Over the last seven years, Asheville-based psychedelic indie rock trio The Get Right Band sharpened their skills as writers and musicians; each album represented a step forward in their effective use of the recording studio. But for the group’s fourth and latest, Itchy Soul, the band members – bassist Jesse Gentry, drummer Jian-Claude Mears and guitarist Silas Durocher – threw much of what they learned out the window, making an album at home.
After very positive experiences making your albums in recording studios, why did you take a different approach to create Itchy Soul?
We made our last studio record at Echo Mountain Recording with Julian Dreyer, and we were really happy with how it came out. And I was sort of assuming that next time around, we would just repeat that process. But JC had the idea to switch things up, just for the sake of throwing a wrench in the normal order of operations. We started talking about the idea of doing something different, treating the recording like its own art form, with no [relation] to live show. That approach also let us take more time and experiment more.
How do you thinkItchy Soul differs from the band’s past albums as a result of its different method of creation?
This time we found ourselves drawn to things one might consider more “poppy” or commercial. But because we’re hypersensitive about not doing anything that feels cheesy or inauthentic, things became more psychedelic and weird. So to my ears, this record has come out both poppierand weirder than any of our previous albums. And that was the goal, too.
Compared to the band’s previous work, the new album features a greater emphasis on topical lyrics. What led to that?
I’m at a time in my personal life when I’m more aware of world and political news than ever before, and it’s had a contradictory impact on me. On one hand, I feel we’re in pretty dark times, and I’m not even talking about coronavirus. The world is war-torn, poverty-torn and disaster-torn. So some songs – like “Wired,” “Itchy Soul” and “Pulled Up Root” – are sort of about a sense of agitation and distress. And simultaneously, that heightened awareness makes me that much more grateful for how good my life is, having a home food, health and loved ones. So both of those things are showing up more in my lyrics, and they’re certainly reflected on this new record.
The new album’s cover art is interesting on its own, but you take it further with augmented reality. Tell me about that.
If you download the app – it’s free and takes about a minute – and then point your smart phone’s camera at our CD cover, there’s an audiovisual component that comes to life onscreen, right before your eyes for 30 seconds. I saw a friend do something similar on Instagram and I thought, “Ohhh, we’re doing something like that for our next record.”

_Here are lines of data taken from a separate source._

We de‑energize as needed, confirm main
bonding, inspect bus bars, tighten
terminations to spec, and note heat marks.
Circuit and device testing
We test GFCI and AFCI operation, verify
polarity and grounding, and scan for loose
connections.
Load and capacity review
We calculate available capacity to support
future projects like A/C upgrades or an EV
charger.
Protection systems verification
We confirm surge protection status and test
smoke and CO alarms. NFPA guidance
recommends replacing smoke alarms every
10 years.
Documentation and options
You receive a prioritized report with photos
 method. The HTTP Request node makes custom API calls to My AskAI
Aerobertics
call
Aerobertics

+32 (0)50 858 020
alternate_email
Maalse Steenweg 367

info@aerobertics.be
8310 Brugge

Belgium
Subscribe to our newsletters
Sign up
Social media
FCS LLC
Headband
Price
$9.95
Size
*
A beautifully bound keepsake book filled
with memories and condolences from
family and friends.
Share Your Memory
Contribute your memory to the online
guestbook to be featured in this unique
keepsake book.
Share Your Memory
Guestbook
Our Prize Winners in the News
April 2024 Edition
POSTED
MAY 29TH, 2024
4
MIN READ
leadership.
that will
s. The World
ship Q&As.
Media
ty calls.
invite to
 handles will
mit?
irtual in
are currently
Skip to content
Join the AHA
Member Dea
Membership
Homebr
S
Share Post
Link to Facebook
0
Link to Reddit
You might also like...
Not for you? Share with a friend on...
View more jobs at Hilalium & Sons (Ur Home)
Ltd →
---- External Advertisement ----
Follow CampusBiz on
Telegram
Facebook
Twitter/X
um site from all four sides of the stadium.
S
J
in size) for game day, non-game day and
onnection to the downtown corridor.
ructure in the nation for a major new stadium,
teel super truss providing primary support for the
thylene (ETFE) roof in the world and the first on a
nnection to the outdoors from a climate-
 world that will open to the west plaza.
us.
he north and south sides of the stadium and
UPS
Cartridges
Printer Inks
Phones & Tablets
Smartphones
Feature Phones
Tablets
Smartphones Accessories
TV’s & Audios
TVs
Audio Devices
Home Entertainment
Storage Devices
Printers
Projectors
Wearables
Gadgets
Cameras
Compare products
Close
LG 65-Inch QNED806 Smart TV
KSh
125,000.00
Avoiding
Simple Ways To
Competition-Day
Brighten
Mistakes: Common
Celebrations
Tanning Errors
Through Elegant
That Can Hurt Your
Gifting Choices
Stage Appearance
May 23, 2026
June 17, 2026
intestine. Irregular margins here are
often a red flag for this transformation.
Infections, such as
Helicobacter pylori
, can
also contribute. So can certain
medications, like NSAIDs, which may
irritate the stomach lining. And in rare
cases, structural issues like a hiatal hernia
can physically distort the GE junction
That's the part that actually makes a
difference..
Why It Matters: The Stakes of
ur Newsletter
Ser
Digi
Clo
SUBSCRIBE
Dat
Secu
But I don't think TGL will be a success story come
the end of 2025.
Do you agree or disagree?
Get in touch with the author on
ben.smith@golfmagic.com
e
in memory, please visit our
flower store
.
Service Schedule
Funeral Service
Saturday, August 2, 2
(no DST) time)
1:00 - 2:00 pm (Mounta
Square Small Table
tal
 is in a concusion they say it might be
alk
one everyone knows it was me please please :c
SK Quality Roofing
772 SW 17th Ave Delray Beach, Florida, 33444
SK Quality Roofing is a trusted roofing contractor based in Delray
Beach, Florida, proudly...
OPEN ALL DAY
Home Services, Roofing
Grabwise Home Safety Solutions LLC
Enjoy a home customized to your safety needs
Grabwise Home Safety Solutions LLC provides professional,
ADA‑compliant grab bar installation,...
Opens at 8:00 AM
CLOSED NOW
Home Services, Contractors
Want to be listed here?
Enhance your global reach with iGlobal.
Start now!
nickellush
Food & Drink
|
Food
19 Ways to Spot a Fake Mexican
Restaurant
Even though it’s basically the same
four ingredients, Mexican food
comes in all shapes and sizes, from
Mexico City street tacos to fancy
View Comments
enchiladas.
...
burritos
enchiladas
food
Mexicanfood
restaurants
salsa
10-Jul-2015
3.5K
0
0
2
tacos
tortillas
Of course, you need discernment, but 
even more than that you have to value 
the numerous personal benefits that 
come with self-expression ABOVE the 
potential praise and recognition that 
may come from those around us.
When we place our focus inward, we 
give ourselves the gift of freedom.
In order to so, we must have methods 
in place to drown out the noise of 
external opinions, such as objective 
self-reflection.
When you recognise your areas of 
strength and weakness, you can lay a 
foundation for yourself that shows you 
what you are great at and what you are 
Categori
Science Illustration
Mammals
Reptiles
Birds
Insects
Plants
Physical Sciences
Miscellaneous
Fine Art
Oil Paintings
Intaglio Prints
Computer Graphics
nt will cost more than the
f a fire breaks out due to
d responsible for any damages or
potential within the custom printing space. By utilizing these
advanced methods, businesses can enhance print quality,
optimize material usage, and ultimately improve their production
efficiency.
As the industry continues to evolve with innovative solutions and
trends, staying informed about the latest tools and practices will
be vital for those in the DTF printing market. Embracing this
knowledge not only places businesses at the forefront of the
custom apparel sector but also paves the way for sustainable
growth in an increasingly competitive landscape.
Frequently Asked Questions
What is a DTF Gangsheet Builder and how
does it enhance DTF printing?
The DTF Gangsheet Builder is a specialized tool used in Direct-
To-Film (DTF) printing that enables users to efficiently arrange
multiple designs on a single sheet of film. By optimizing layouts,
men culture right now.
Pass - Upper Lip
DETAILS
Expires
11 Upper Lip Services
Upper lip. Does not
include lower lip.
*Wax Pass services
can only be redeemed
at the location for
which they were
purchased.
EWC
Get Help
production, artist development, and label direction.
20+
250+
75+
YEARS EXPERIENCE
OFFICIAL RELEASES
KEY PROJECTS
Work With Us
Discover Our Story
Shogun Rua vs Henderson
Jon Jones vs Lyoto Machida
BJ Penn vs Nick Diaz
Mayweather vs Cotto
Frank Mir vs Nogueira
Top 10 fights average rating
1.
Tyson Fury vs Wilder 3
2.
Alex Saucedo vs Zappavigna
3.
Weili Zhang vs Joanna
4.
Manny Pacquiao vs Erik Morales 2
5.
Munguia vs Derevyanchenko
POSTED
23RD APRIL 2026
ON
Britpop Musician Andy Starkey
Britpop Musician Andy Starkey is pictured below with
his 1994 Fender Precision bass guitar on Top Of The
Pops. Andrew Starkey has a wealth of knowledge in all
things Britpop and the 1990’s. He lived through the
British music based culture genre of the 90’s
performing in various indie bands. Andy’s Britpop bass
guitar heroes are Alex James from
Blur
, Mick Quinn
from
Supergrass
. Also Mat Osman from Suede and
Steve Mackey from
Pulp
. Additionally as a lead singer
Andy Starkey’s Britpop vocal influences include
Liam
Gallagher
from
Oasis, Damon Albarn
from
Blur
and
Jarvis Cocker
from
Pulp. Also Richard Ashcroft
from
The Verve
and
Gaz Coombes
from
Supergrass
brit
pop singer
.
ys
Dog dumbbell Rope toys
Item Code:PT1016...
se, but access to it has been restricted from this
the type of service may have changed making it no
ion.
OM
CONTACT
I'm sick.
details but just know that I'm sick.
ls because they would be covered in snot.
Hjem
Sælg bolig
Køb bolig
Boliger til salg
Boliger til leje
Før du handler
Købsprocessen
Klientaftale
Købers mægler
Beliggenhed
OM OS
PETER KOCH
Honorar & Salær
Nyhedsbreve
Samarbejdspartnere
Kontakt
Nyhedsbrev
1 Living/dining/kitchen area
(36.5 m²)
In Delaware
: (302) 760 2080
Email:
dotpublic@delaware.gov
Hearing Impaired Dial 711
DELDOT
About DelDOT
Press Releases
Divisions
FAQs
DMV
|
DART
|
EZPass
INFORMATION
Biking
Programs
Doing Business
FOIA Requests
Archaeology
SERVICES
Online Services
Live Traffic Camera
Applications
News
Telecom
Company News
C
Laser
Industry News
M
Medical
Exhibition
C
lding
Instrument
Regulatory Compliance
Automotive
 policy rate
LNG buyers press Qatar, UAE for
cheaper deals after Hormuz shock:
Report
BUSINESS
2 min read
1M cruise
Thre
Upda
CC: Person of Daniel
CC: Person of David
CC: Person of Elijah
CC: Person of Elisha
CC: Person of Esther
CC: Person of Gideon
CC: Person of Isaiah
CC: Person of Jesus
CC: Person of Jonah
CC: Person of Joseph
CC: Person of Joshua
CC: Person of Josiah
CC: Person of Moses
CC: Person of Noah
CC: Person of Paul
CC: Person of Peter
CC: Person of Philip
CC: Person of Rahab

How did The Get Right Band’s collaboration with Marc Maron come about?
We’re all big fans of his podcast,WTF. He’s a guitar player too, but I’ve heard him complain a number of times that he can’t write lyrics. And that struck me as funny, because he speaks so poetically. So I started jotting some of those down; I did that for several months, brought them to the band, and we arranged it and put our own stamp on it. We recorded a demo and sent it to Marc. He shared it on his podcast! So when it came time to make this record, we got in touch with him again and asked for permission to do a “real” version of it and put it on our record. He said yes.